(4) LA EDAD DE LA INOCENCIA, de Martin Scorsese.

ORGULLO Y PREJUICIO
Adaptación fílmica de la novela homónima de Edith Wharton, una escritora que se convirtió en la cronista social de Nueva York de finales del siglo XIX y que ganó con La edad de la inocencia el premio Pulitzer en 1921, un relato-río que puede parecer farragoso por su multitud de personajes, localizaciones y amplitud temporal —50 años, de 1870 a 1920— pero que, sin duda, comparte el rigor en la descripción psicológica de la mejor novelística del pasado siglo.
La película narra, en esencia, el choque entre dos mundos, representados por dos mujeres —una, la novia tradicional; la otra, una mujer casada y más liberada— entre las que se debate el joven y apuesto Newland Archer. Tres personajes magníficamente encarnados por Winona Ryder, Michelle Pfeiffer y Daniel Day-Lewis, respectivamente, y cuyo conflicto es resuelto con el mantenimiento del orden social y familiar a costa del sacrificio de los sentimientos individuales.
Este drama personal viene enmarcado en el universo neoyorkino de las clases altas, de las familias, tribus y clanes aristocráticos que ejercían una rígida dictadura sobre las conductas de sus miembros y allegados al socaire de unas normas consuetudinarias tan puritanas como hipócritas. La obesa Mrs. Mingott, que dictamina sobre lo justo y lo conveniente, inmóvil en su sillón, es la acertada metáfora que viene a ilustrar sobre el profundo reaccionarismo y la inercia de los de su clase.
Pero sobre esta historia en la que la realidad —los sentimientos amorosos— es sofocada por los convencionalismos —los intereses y las apariencias— se cernía el peligro del folletín, del efectismo y del moralismo. Scorsese, sin embargo, ha sabido sortear con talento y brillantez las trampas del referente literario gracias a una experta dirección de actores, que modera su gesticulación para convertirse en austeridad; a una cámara funcional que no se pierde en arabescos innecesarios; a unas escenas que nunca se alargan más de lo preciso para mostrar las situaciones; a una voz en off que viene a desempeñar un cierto papel distanciador; y, principalmente, merced a una absoluta ausencia de retórica verbal, confiando en lo visual como fundamento descriptivo y expresivo de las características de una clase social elevada: la liturgia y ostentación de las cenas, por ejemplo, que nos define a los personajes por sus gestos, ritos y etiquetas.

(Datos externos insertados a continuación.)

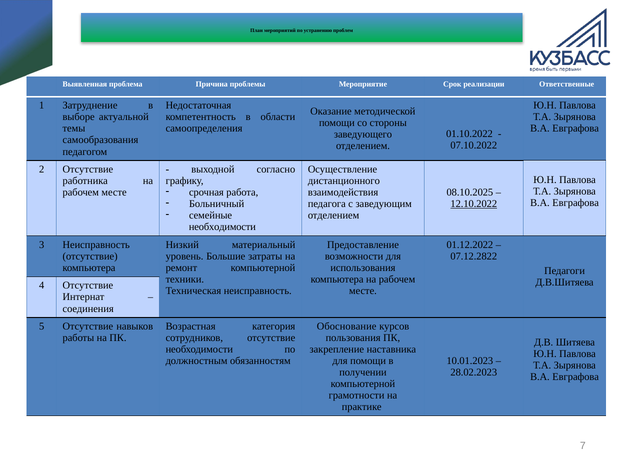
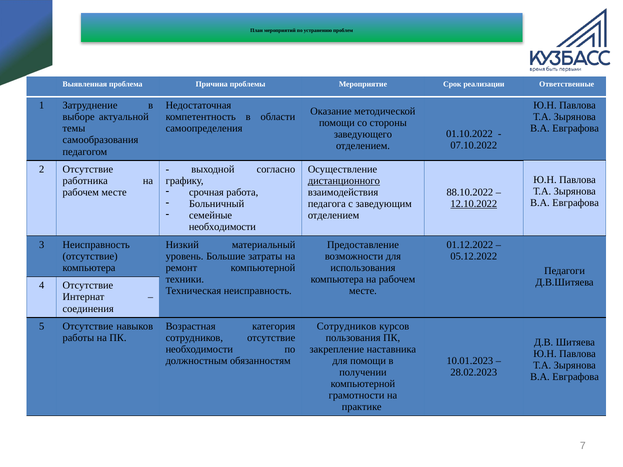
дистанционного underline: none -> present
08.10.2025: 08.10.2025 -> 88.10.2022
07.12.2822: 07.12.2822 -> 05.12.2022
Обоснование at (347, 327): Обоснование -> Сотрудников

La edad de la inocencia, posiblemente la mejor película de Scorsese hasta la fecha, cuenta con una extraordinaria fotografía de Michael Ballhaus y una evocadora música de veterano Elmer Bernstein, pero sería injusto olvidar los múltiples referentes cinematográficos que, salvando las naturales distancias, planean sobre el film: desde el sobrio clasicismo y la funcionalidad narrativa de La heredera (1949) de William Wyler a la intensidad del melodrama como instrumento de análisis de una moral social en El cuarto mandamiento (1942) de Orson Welles; desde el suntuoso barroquismo escenográfico Belle èpoque de un Max Ophüls a la elegancia y nobleza de formas del Visconti de El Gatopardo (1963); todo ello sin olvidar la importancia del color, decorados, vestuario y maquillaje en el cine de Minnelli para caracterizar y definir a los personajes.
Lo cierto es que Scorsese ha sabido conjugar las diferentes aportaciones financieras y artísticas en una gran labor de producción en la que, curiosamente, por tratarse de un cine de época, recurrió con frecuencia al rodaje en exteriores e interiores naturales, tras una intensa y meritoria labor de localización. Todo ello en un film que no renuncia a ciertas osadías de estilo, un vanguardismo que puede concretarse en los fundidos en amarillo y en rojo para finalizar determinadas secuencias o la superposición de las voces en off simultáneas de la narradora y de uno de los personajes femeninos, pero que logra sintetizar la fuerza de los sentimientos, la lucidez analítica y la contención expresiva.
Así pues, La edad de la inocencia es una excelente obra del irregular Martin Scorsese que aquí se manifiesta como un magnífico y exquisito cineasta y que quizá hubiésemos considerado una obra maestra de haberse exhibido en su versión original.